I don’t know why this one got to me. Bigger things are going on. There’s the scandal around the national security group’s Signal chats, the sloppiness and stupidity of which (not to mention the contempt for the public revealed in the administration’s attempts to lie its way out of this) should surprise no one but still has the capacity to shock. There’s also the ongoing DOGE wrecking ball, which this week threatens to damage our public health infrastructure and dangles like a Sword of Damocles over much of the nation. And there’s the fact that legal residents of the United States are being detained and deported for their political views, which sure seems like a violation of the Constitution.

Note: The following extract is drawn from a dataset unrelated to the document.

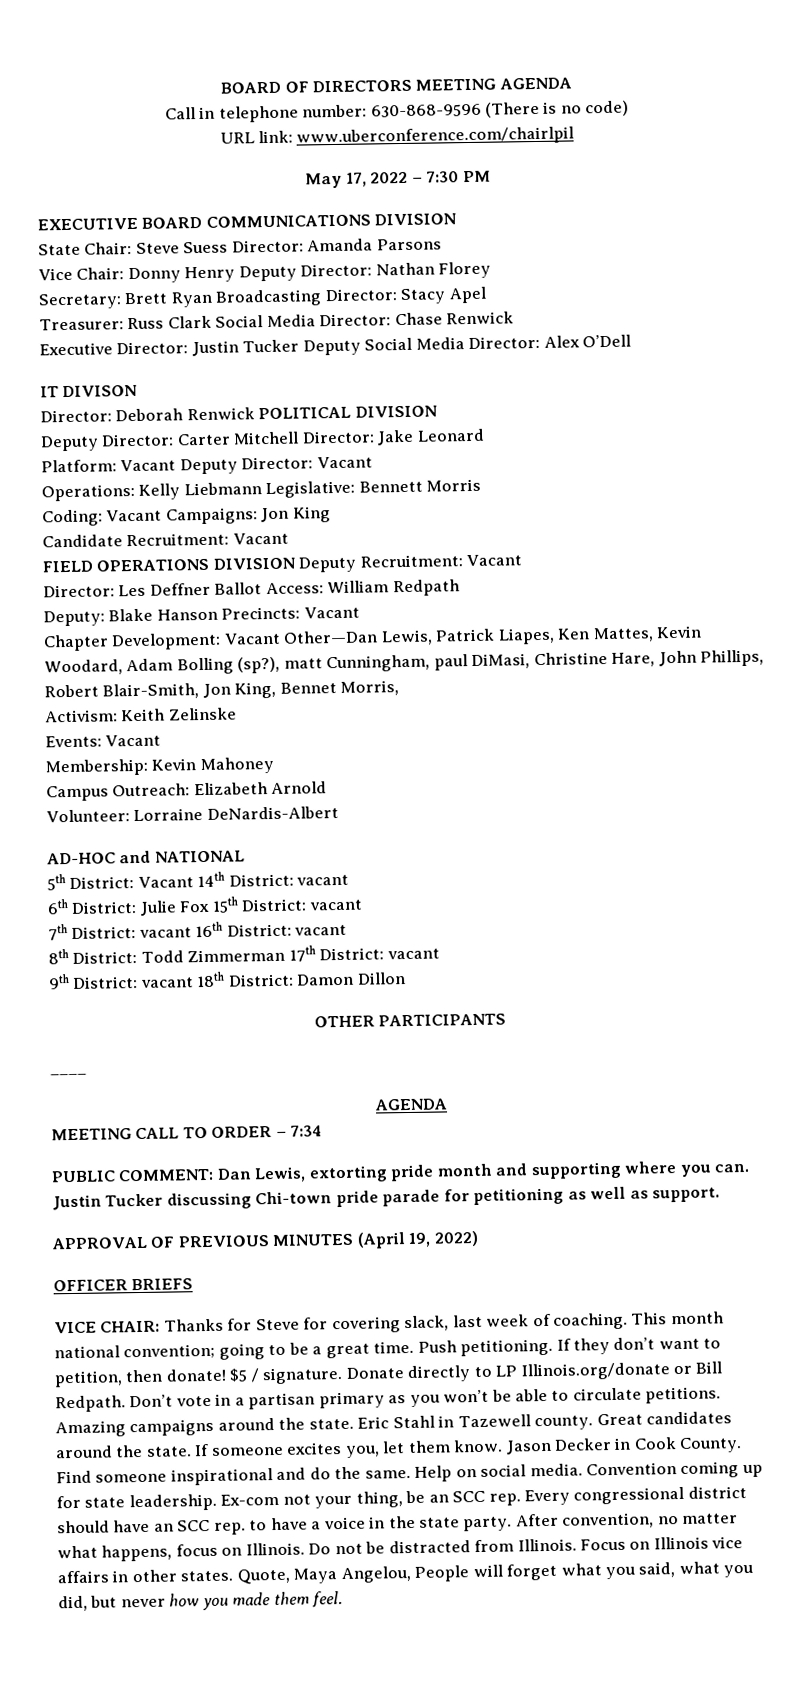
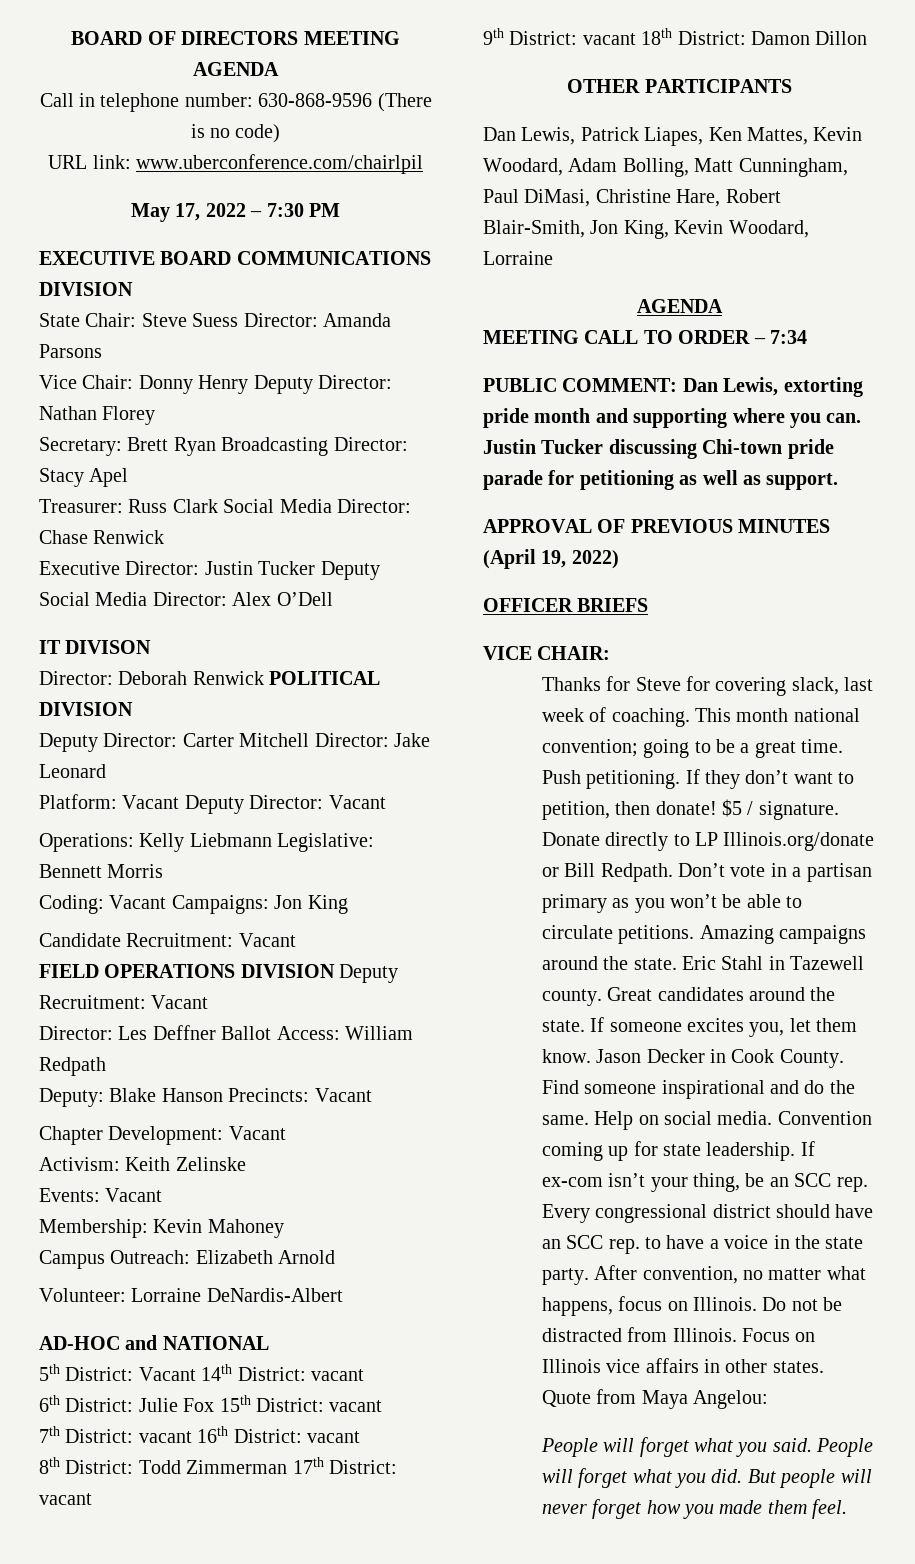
[283,625,703,646] [44,649,765,676] [44,680,400,700] Other—Dan Lewis, Patrick Liapes, Ken Mattes, Kevin Woodard, Adam Bolling (sp?), matt Cunningham, paul DiMasi, Christine Hare, John Phillips, Robert Blair-Smith, Jon King, Bennet Morris, -> (286, 1133) none
[50,1072,87,1076] ____ -> [483,127,863,146] [483,158,848,177] [483,189,781,207] [483,220,809,239] [483,251,553,265] Dan Lewis, Patrick Liapes, Ken Mattes, Kevin Woodard, Adam Bolling, Matt Cunningham, Paul DiMasi, Christine Hare, Robert Blair-Smith, Jon King, Kevin Woodard, Lorraine
(161, 1326) none -> (611, 653) //
[220,1493,311,1506] Ex-com not -> [800,1141,815,1156] [541,1173,646,1187] If ex-com isn’t
[236,1561,754,1585] [58,1595,166,1612] Quote, Maya Angelou, People will forget what you said, what you did, but never -> [541,1389,768,1409] [540,1437,874,1457] [541,1468,872,1488] [541,1499,642,1519] Quote from Maya Angelou: // People will forget what you said. People will forget what you did. But people will never forget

But the car tariffs got me for some reason. Maybe it’s the fact that it will affect my family’s finances more directly than some of these other events. I immediately began to revise my plans to replace my aging car, vowing to maintain it well because I won’t be able to buy a car for a little longer now, given that prices will rise under Trump’s plan. Maybe it’s the fact that the tariffs are so stupid, a sign that this administration’s obsession with self-destructive trade wars is going nowhere anytime soon. Maybe it’s simply sheer accumulation; this piece of news just happened to be the rotten cherry on top of a toxic sundae, putting me over my limit.
I once had a family member who was a reckless and unpredictable driver. When he was driving, he sped dangerously and behaved emotionally, filled with rage at everyone else on the road. To sit in the backseat of his car, as I had to a few times, felt as if you were taking your life in your hands.